Sites like this are the next best thing to the corner hobby store... And people new to the hobby will find it if they make a small effort to search for a few minutes. Heck, if you are going online to find an address for a local hobby shop and don't find one, why wouldn't you take one more step and do a search for sites like this?


----------



## SuperFist (Aug 7, 2005)

00'HO said:


> *And of course for the real frustrated folks, for free you can play
> *
> Beat the horse
> :beatdeadhorse:
> ...


I like loping my Lama.









__________________


----------



## riggenracer (Jul 3, 2008)

"A Florida shop had an Ho program on a large 6 lane Tomy track. The Tomy was replaced w/a longer 6 lane custom routed track. The racing interest ended soon after the new track arrived & it was sold. I do hope there are many raceways having successful HO programs. My 6 lane Tomy was purchased by very nice owners of a NJ raceway & I certainly wish the best for them."

I think I have that last track. The shop was in Spring Hill. 
http://hcslots.com/community/fbchscorpiontrack.html

And just a note to further prove how hard it is for an HO shop to stay open: Scale Auto had a retail shop but closed it a few years back. If a manufacturer has a hard time showing a profit with a storefront... .


----------



## neorules (Oct 20, 2006)

It looks like the obvious is being overlooked. Create new racers-- give them a reason to race. Tap into the competitive nature of man. No business mentioned has done that in many years. We see the result.


----------



## NTxSlotCars (May 27, 2008)

I gotta agree with Neo. Young racers are the key.
It's in our culture to buy them anything they want, they just havent seen slot cars.
All this is well documented in this thread...
http://www.hobbytalk.com/bbs1/showthread.php?t=285309

I'm on a mission to get as many hooked as possible with this...
http://www.hobbytalk.com/bbs1/showthread.php?t=290693

Hey, we gotta do what we can.

Rich
www.northtexasslotcars.com :thumbsup:


----------



## A/FX Nut (May 28, 2004)

Got a place called Thazer Raceway around here. He's been going for years. He's moved changed locations a few times. 

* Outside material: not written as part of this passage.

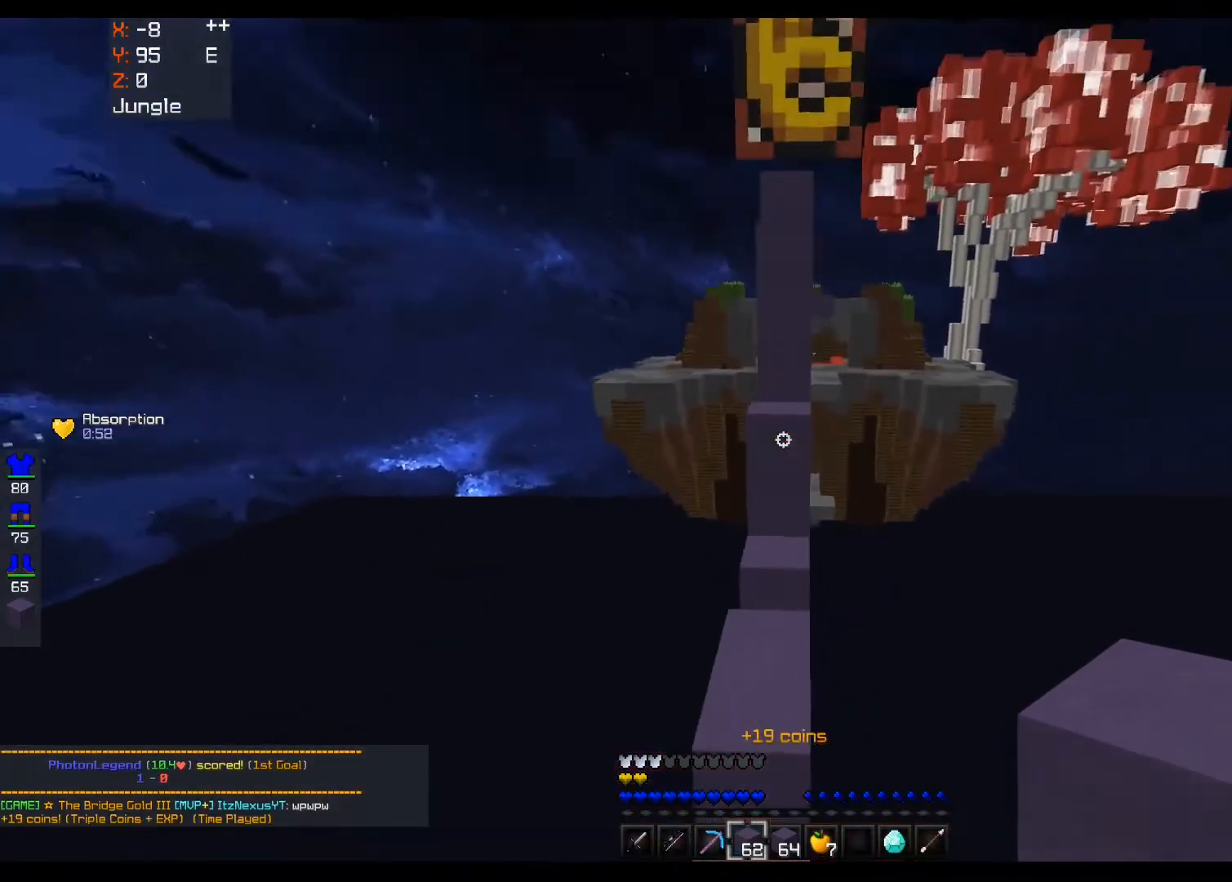
{"keys": ["a", "w"], "mouse": [], "events": [[160, "a", "up"], [400, "a", "down"]]}
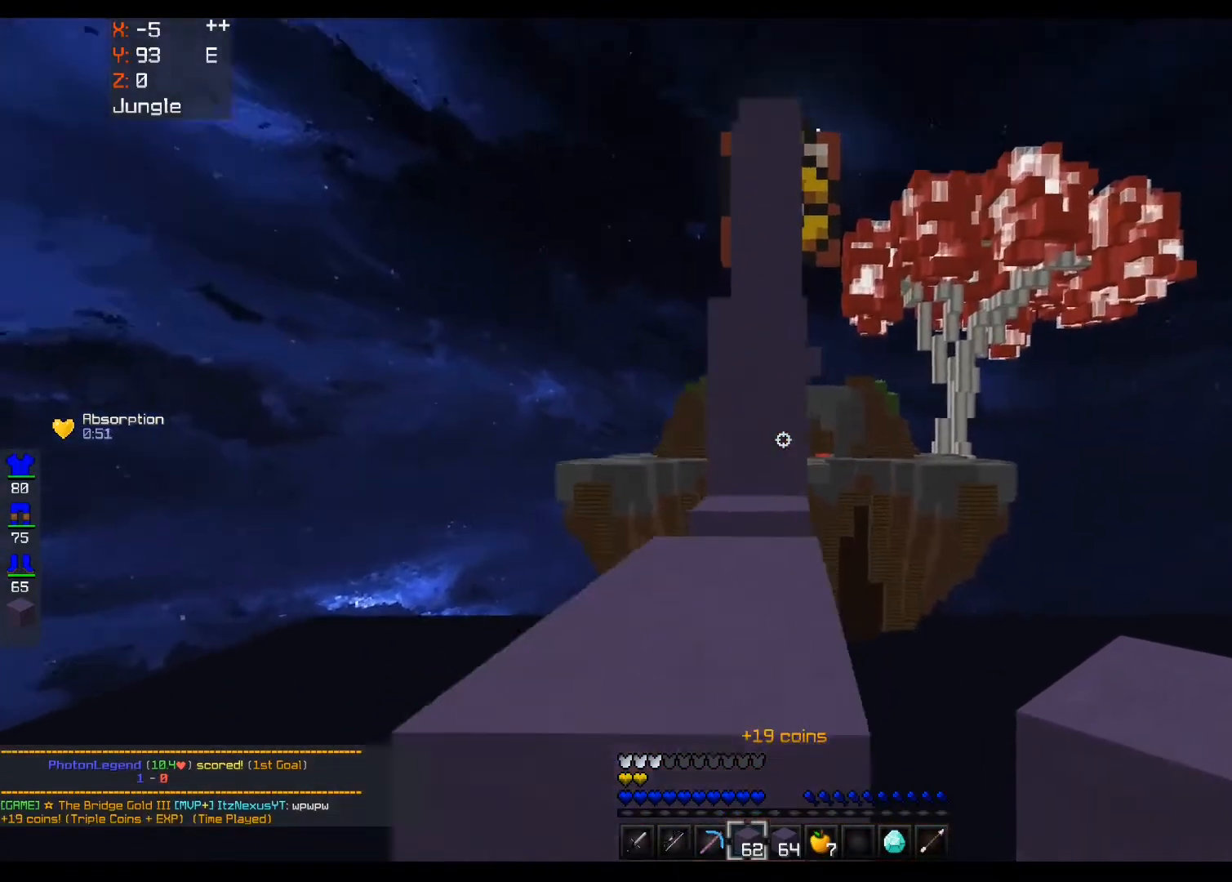
{"keys": ["w"], "mouse": ["right"], "events": [[40, "a", "up"], [160, "space", "down"], [360, "space", "up"], [480, "mouse_right", "down"]]}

I like the idea of a combined hobby shop with something else. Use to be a gentleman "Brian I think was his name." who used to come to the Midwest Show. He was in a bowling alley, stated on his business card. Lots of T-Jet, A/FX, and MT parts.

Randy.


----------



## 00'HO (Nov 19, 2004)

*Raceway/Beauty Parlor*



SwamperGene said:


> lol
> 
> We had a guy that had talked about splitting a building with his wife who would operate a beauty parlor in her half...I don't think it would be appropriate to mention the name everyone pretty much immediately thought of for the combined venture.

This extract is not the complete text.